I willingly hand over money each month for things like Netflix, Ring, and Spotify. In preparation for this article, I decided to add up all the technology based bills I pay on a monthly basis. Although I won't share the exact number I came up with, I will share that it was in the hundreds. I was quite surprised by how much I was spending on technology. If you would have told me 10 years ago that I would soon be spending hundreds of dollars a month on technology that didn’t exist yet, I wouldn’t have believed you. So why don’t I have an issue paying these bills now? The answer is quite simple; PRICE IS ONLY AN ISSUE IN THE ABSENCE OF VALUE.
It is easy to look at new technology and only see the bill. If the price is all you are looking for then it is the only thing you will see. Before you start looking at the cost of technology, I highly recommend that you consider what value it will bring to your company.
If you have a clear understanding of the impact greater efficiency will have on your business, then new technology won't be so painful.
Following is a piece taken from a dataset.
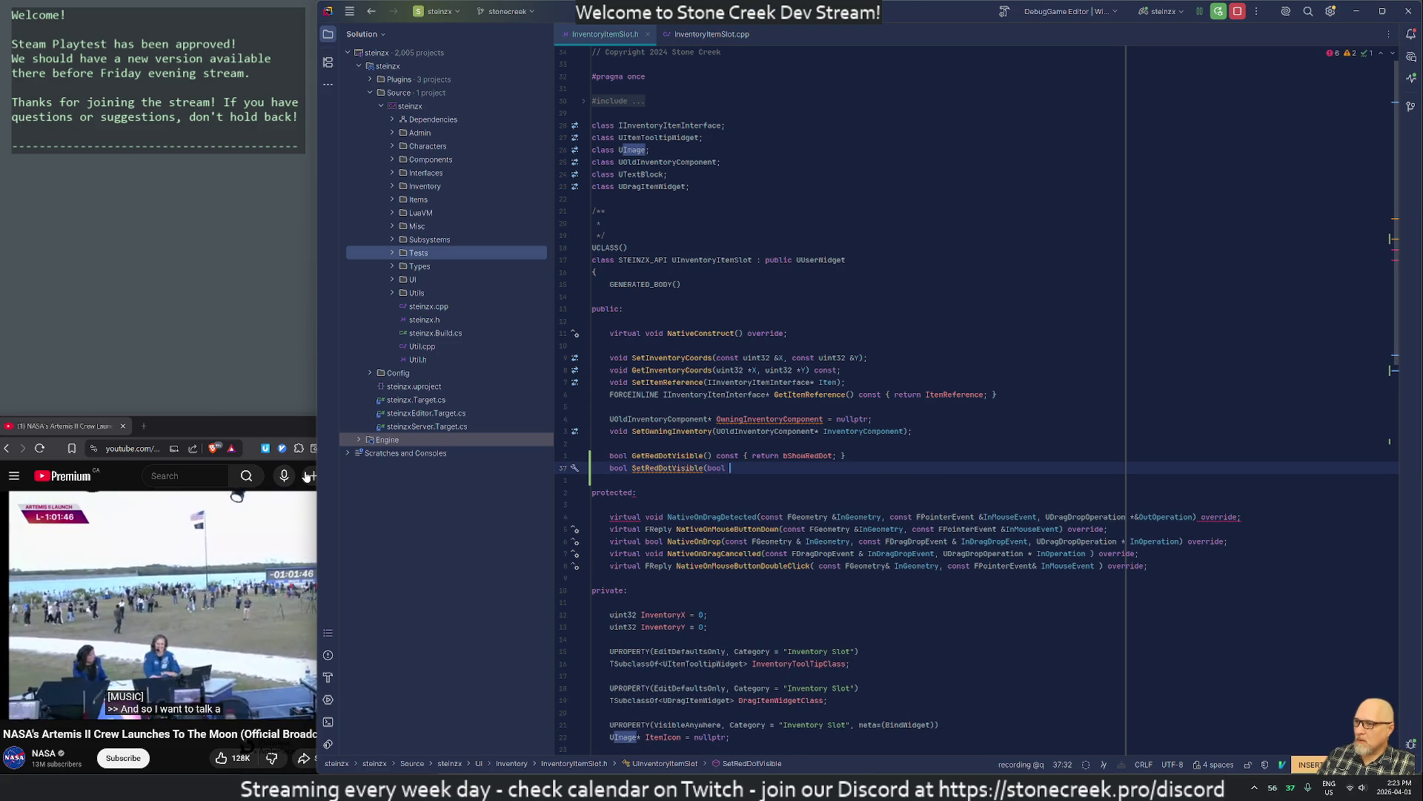
pyautogui.write('bEnable)')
What makes your business unique? If your company’s competitive advantage is customer service, explore ways to add value to your customer service experience. Don't let your competitors beat you where it really counts. If technology can help you improve your business where it matters the most then ask yourself “What is it costing me by not leveraging technology?” If technology can bring more value than it costs, then you shouldn’t hesitate.
McDonald’s is still paving the way
Let’s take McDonald's for example; They’re yet again setting an example for the franchise industry. In an article posted on Business Insider on Jun. 23, 2017 by Author Hayley Peterson, it was announced that “...the company is rolling out kiosks, which allow customers to order and pay for their food, in thousands of stores.” This use of technology is expected to “...speed up the ordering process and give people more control over customizing their food, while reducing opportunities for human error.” The article also states that “analysts expect the kiosks will help boost McDonald's sales, in part because they will help increase efficiency in restaurants.” Although these kiosks will add additional operating costs that the organization didn’t previously incur, they’re also gaining efficiency and a boost in sales that they didn't have before as well. Getting your food quick and easy has always been the backbone of the McDonald's experience. Technology is now allowing them to stay true to their roots. Increased sales and efficiency will more than make up for the cost of implementing the kiosks themselves.
My dad used to tell me “If you want to catch a fish then you have to get your line in the water. Choose your water wisely tho, because knowing which pond to fish matters more than your line!” Consumers are increasingly choosing to swim in ponds that are filled with technology. Consumers are progressively using more and more technology to influence how they spend their disposable income. Make sure your business is paying attention to the pond it is fishing in. PRICE IS ONLY AN ISSUE IN THE ABSENCE OF VALUE. Although your business might be spending more than ever before on new tech tools, you really can’t afford to ignore technology.